#### [Task item]
Arrange everything in the listing from the line containing "t tâm đóng điện" down to and including the line containing "10 -3 с) для" as a Markdown table with the columns Row and Line. Number each row and leave out any blank lines.

#### [Exercise materials]
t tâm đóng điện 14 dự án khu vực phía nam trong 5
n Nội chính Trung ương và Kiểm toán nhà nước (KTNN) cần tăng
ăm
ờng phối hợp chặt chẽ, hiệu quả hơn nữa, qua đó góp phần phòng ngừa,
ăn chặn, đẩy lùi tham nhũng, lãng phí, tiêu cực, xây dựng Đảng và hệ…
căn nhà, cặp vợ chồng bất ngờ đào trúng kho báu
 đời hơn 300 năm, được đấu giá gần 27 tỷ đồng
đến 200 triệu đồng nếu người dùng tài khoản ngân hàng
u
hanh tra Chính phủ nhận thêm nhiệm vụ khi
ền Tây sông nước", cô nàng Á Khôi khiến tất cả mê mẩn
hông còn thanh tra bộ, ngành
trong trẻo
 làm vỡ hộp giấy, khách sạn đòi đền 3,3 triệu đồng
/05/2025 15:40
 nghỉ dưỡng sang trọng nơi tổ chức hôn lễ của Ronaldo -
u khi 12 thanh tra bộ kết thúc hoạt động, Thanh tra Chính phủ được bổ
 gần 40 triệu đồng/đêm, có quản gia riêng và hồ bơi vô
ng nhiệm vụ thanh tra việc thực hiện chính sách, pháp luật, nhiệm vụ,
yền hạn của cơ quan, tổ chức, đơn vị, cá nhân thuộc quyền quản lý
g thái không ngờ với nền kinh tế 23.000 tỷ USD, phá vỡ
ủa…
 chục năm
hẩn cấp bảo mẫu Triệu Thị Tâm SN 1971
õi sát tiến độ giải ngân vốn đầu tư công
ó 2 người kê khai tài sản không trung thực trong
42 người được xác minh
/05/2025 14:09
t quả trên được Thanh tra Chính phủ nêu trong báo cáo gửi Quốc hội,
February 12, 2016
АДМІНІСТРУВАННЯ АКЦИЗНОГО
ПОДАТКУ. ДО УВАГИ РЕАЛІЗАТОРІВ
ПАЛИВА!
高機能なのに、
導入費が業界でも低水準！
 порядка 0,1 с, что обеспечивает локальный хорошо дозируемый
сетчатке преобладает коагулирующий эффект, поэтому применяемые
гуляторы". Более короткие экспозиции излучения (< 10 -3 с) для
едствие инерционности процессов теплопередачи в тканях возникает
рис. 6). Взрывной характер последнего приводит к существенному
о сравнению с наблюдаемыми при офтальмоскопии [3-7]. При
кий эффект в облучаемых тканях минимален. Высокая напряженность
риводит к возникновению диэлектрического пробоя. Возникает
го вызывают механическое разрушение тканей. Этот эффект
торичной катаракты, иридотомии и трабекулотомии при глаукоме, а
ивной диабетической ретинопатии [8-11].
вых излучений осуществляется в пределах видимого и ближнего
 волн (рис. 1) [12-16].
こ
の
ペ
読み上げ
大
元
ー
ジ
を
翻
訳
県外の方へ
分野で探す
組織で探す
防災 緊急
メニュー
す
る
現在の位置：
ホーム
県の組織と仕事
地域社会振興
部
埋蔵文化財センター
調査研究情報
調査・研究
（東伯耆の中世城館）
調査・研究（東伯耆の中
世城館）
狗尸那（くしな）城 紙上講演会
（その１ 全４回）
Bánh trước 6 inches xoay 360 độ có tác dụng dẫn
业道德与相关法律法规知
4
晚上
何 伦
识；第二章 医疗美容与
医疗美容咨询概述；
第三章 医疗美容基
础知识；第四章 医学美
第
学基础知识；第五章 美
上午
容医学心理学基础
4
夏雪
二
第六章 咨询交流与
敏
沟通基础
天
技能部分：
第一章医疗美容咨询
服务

--

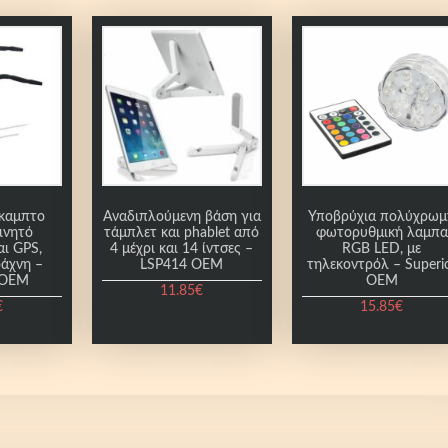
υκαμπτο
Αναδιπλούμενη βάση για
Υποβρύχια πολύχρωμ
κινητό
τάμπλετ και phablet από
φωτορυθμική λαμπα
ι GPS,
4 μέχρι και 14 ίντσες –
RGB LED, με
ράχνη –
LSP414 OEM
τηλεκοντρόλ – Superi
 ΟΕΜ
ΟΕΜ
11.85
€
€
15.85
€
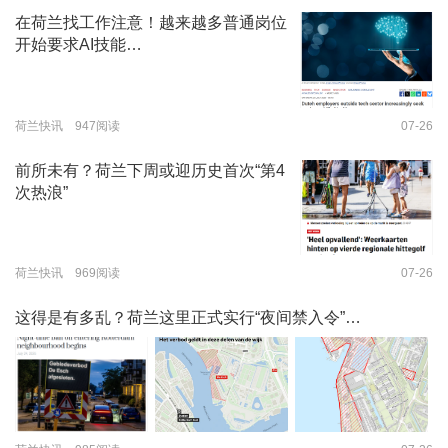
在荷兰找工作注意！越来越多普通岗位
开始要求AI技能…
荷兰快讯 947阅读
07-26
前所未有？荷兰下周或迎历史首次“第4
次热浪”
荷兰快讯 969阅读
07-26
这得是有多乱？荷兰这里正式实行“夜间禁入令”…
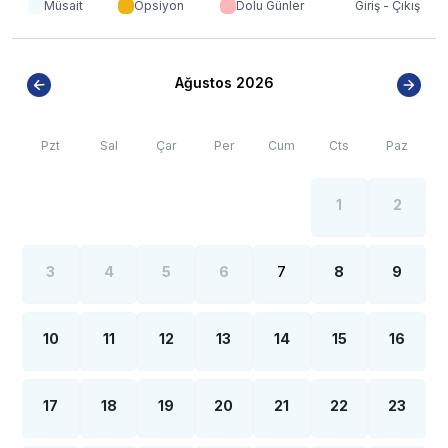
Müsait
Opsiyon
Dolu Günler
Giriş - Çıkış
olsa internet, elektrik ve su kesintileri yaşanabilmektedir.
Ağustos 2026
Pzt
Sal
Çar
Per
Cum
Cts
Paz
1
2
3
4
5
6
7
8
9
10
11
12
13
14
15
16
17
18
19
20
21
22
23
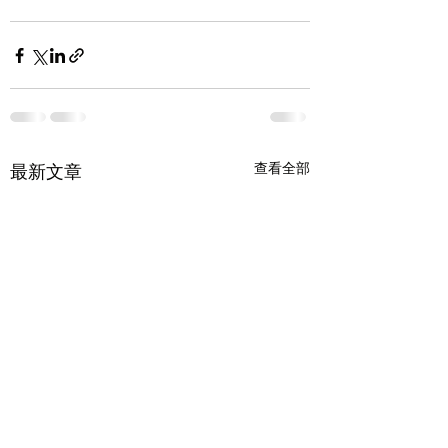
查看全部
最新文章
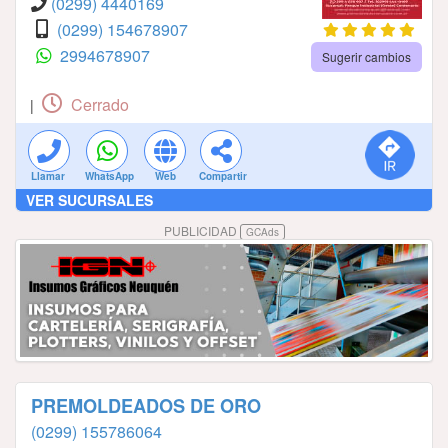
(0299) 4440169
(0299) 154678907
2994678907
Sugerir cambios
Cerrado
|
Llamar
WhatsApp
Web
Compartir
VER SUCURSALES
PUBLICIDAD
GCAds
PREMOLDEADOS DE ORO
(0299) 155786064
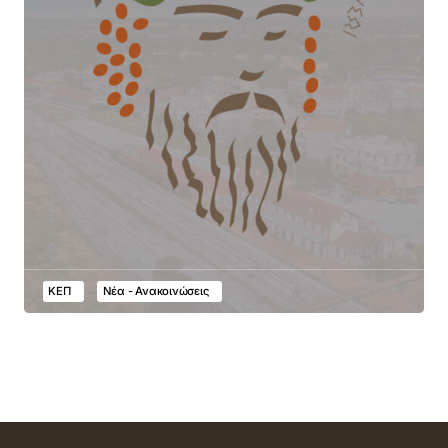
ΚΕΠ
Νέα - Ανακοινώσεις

#### [Answer section]
| Row | Line |
|---|---|
| 1 | t tâm đóng điện 14 dự án khu vực phía nam trong 5 |
| 2 | n Nội chính Trung ương và Kiểm toán nhà nước (KTNN) cần tăng |
| 3 | ăm |
| 4 | ờng phối hợp chặt chẽ, hiệu quả hơn nữa, qua đó góp phần phòng ngừa, |
| 5 | ăn chặn, đẩy lùi tham nhũng, lãng phí, tiêu cực, xây dựng Đảng và hệ… |
| 6 | căn nhà, cặp vợ chồng bất ngờ đào trúng kho báu |
| 7 |  đời hơn 300 năm, được đấu giá gần 27 tỷ đồng |
| 8 | đến 200 triệu đồng nếu người dùng tài khoản ngân hàng |
| 9 | u |
| 10 | hanh tra Chính phủ nhận thêm nhiệm vụ khi |
| 11 | ền Tây sông nước", cô nàng Á Khôi khiến tất cả mê mẩn |
| 12 | hông còn thanh tra bộ, ngành |
| 13 | trong trẻo |
| 14 |  làm vỡ hộp giấy, khách sạn đòi đền 3,3 triệu đồng |
| 15 | /05/2025 15:40 |
| 16 |  nghỉ dưỡng sang trọng nơi tổ chức hôn lễ của Ronaldo - |
| 17 | u khi 12 thanh tra bộ kết thúc hoạt động, Thanh tra Chính phủ được bổ |
| 18 |  gần 40 triệu đồng/đêm, có quản gia riêng và hồ bơi vô |
| 19 | ng nhiệm vụ thanh tra việc thực hiện chính sách, pháp luật, nhiệm vụ, |
| 20 | yền hạn của cơ quan, tổ chức, đơn vị, cá nhân thuộc quyền quản lý |
| 21 | g thái không ngờ với nền kinh tế 23.000 tỷ USD, phá vỡ |
| 22 | ủa… |
| 23 |  chục năm |
| 24 | hẩn cấp bảo mẫu Triệu Thị Tâm SN 1971 |
| 25 | õi sát tiến độ giải ngân vốn đầu tư công |
| 26 | ó 2 người kê khai tài sản không trung thực trong |
| 27 | 42 người được xác minh |
| 28 | /05/2025 14:09 |
| 29 | t quả trên được Thanh tra Chính phủ nêu trong báo cáo gửi Quốc hội, |
| 30 | February 12, 2016 |
| 31 | АДМІНІСТРУВАННЯ АКЦИЗНОГО |
| 32 | ПОДАТКУ. ДО УВАГИ РЕАЛІЗАТОРІВ |
| 33 | ПАЛИВА! |
| 34 | 高機能なのに、 |
| 35 | 導入費が業界でも低水準！ |
| 36 |  порядка 0,1 с, что обеспечивает локальный хорошо дозируемый |
| 37 | сетчатке преобладает коагулирующий эффект, поэтому применяемые |
| 38 | гуляторы". Более короткие экспозиции излучения (< 10 -3 с) для |